_Required action A_
From the LoRA tutorial excerpt, copy the passage starting at "return e / e.sum(axis=1, keepdims=True)" and ending at "b = np.zeros(dims[i+1])".
_Required action B_
Condense the paragraph of the LoRA tutorial excerpt that opens with "Theory is nice, but does it actually work?" into a short bulleted list that keeps its main facts.
_Required action C_
Carry on writing the LoRA tutorial excerpt, picking up right after its final line of code.

*** Page excerpt Section Begins ***

Theory is nice, but does it actually work? Let's build a complete training comparison. We'll create a small neural network, train it on a base task, freeze it, then use LoRA to adapt it to a new task — and compare with full fine-tuning.

Our toy problem: classify 2D points into 3 spirals. The base task uses one spiral configuration; the new task rotates and shifts the spirals.

import numpy as np

def make_spirals(n_points=300, n_classes=3, noise=0.5, rotation=0.0):
    """Generate a spiral dataset with optional rotation."""
    X, y = [], []
    for c in range(n_classes):
        for i in range(n_points // n_classes):
            t = i / (n_points // n_classes) * 4 + c * (2 * np.pi / n_classes)
            r = t / 4
            x1 = r * np.cos(t + rotation) + np.random.randn() * noise * 0.1
            x2 = r * np.sin(t + rotation) + np.random.randn() * noise * 0.1
            X.append([x1, x2])
            y.append(c)
    return np.array(X), np.array(y)

def softmax(z):
    e = np.exp(z - z.max(axis=1, keepdims=True))
    return e / e.sum(axis=1, keepdims=True)

def cross_entropy(probs, targets):
    n = len(targets)
    return -np.sum(np.log(probs[range(n), targets] + 1e-9)) / n

class TinyMLP:
    """A 3-layer MLP for classification."""
    def __init__(self, dims):
        self.weights = []
        self.biases = []
        for i in range(len(dims) - 1):
            w = np.random.randn(dims[i], dims[i+1]) * np.sqrt(2.0 / dims[i])
            b = np.zeros(dims[i+1])
            self.weights.append(w)
            self.biases.append(b)

*** Page excerpt Section Ends ***
*** Given records Section Begins ***

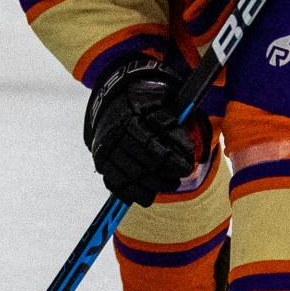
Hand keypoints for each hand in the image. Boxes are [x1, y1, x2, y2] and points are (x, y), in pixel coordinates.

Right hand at [84, 55, 210, 206]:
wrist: (115, 96)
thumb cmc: (146, 100)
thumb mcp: (161, 100)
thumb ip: (173, 123)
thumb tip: (186, 149)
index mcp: (129, 116)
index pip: (151, 145)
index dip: (172, 159)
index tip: (188, 166)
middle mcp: (114, 134)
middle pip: (141, 164)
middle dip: (165, 175)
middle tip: (180, 176)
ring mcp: (106, 149)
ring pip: (129, 176)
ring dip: (153, 186)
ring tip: (170, 184)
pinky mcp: (101, 161)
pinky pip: (115, 184)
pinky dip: (132, 193)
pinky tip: (148, 195)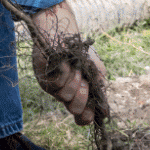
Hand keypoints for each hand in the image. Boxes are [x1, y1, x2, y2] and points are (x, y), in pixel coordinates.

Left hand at [32, 2, 106, 124]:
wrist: (63, 32)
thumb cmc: (80, 52)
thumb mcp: (95, 70)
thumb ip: (100, 89)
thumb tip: (105, 113)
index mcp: (77, 95)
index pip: (82, 116)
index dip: (87, 116)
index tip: (92, 110)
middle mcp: (64, 94)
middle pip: (76, 109)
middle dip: (83, 95)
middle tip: (83, 81)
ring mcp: (52, 87)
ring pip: (66, 95)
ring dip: (75, 79)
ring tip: (74, 66)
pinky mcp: (43, 77)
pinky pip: (58, 82)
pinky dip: (65, 71)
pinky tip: (65, 63)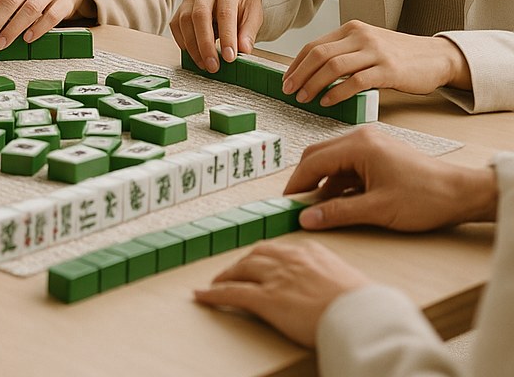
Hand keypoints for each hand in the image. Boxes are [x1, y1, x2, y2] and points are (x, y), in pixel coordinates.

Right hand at [169, 0, 261, 71]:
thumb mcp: (254, 12)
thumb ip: (248, 32)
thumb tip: (243, 51)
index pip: (225, 13)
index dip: (227, 37)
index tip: (229, 58)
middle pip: (199, 16)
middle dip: (205, 45)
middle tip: (213, 66)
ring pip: (185, 21)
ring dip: (193, 47)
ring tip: (205, 64)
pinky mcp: (181, 5)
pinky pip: (176, 25)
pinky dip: (183, 42)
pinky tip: (194, 53)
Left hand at [194, 241, 368, 346]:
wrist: (365, 318)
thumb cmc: (365, 306)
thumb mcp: (348, 282)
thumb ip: (332, 278)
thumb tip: (335, 291)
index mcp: (311, 252)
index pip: (279, 249)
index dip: (265, 257)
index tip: (259, 261)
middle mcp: (290, 259)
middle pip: (256, 254)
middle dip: (242, 262)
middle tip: (233, 270)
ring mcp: (277, 278)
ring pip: (241, 270)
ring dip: (226, 275)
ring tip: (217, 282)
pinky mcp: (268, 300)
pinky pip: (233, 294)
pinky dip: (214, 294)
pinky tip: (202, 296)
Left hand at [282, 20, 471, 105]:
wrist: (436, 57)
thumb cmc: (399, 55)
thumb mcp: (368, 46)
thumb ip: (344, 53)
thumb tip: (313, 74)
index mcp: (352, 29)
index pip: (314, 45)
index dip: (297, 64)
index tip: (286, 80)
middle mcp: (361, 36)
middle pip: (319, 54)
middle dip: (300, 74)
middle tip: (289, 91)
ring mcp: (375, 51)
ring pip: (334, 66)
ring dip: (314, 84)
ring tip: (304, 98)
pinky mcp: (389, 69)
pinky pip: (356, 81)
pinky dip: (337, 92)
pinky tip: (328, 101)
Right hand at [283, 127, 497, 230]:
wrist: (462, 194)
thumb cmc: (426, 198)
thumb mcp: (377, 210)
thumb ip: (338, 212)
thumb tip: (307, 218)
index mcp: (358, 145)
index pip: (313, 161)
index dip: (297, 184)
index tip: (286, 202)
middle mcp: (360, 139)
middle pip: (318, 156)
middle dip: (305, 181)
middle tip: (296, 205)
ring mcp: (369, 146)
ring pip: (332, 162)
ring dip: (323, 184)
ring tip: (317, 208)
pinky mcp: (377, 156)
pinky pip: (347, 167)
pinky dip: (339, 183)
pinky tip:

*** Given records Section Ends ***

_Response box A_
return e / e.sum(axis=1, keepdims=True)

def cross_entropy(probs, targets):
    n = len(targets)
    return -np.sum(np.log(probs[range(n), targets] + 1e-9)) / n

class TinyMLP:
    """A 3-layer MLP for classification."""
    def __init__(self, dims):
        self.weights = []
        self.biases = []
        for i in range(len(dims) - 1):
            w = np.random.randn(dims[i], dims[i+1]) * np.sqrt(2.0 / dims[i])
            b = np.zeros(dims[i+1])

_Response box B_
- Goal: test whether the theory works in practice with a complete training comparison.
- Build a small neural network and train it on a base task.
- Freeze the network.
- Adapt it to a new task using LoRA.
- Compare the result with full fine-tuning.

_Response box C_
    def forward(self, x):
        self.activations = [x]
        for i, (w, b) in enumerate(zip(self.weights, self.biases)):
            x = x @ w + b
            if i < len(self.weights) - 1:
                x = np.maximum(0, x)  # ReLU
            self.activations.append(x)
        return softmax(x)

    def total_params(self):
        return sum(w.size + b.size for w, b in zip(self.weights, self.biases))

# Phase 1: Train a base network on the original spirals
X_base, y_base = make_spirals(rotation=0.0)
base_net = TinyMLP([2, 64, 64, 3])  # 2→64→64→3
lr = 0.01

for epoch in range(500):
    probs = base_net.forward(X_base)
    loss = cross_entropy(probs, y_base)

    # Simple backprop (abbreviated — full implementation would be longer)
    n = len(y_base)
    grad = probs.copy()
    grad[range(n), y_base] -= 1
    grad /= n

    for i in reversed(range(len(base_net.weights))):
        a = base_net.activations[i]
        dw = a.T @ grad
        db = grad.sum(axis=0)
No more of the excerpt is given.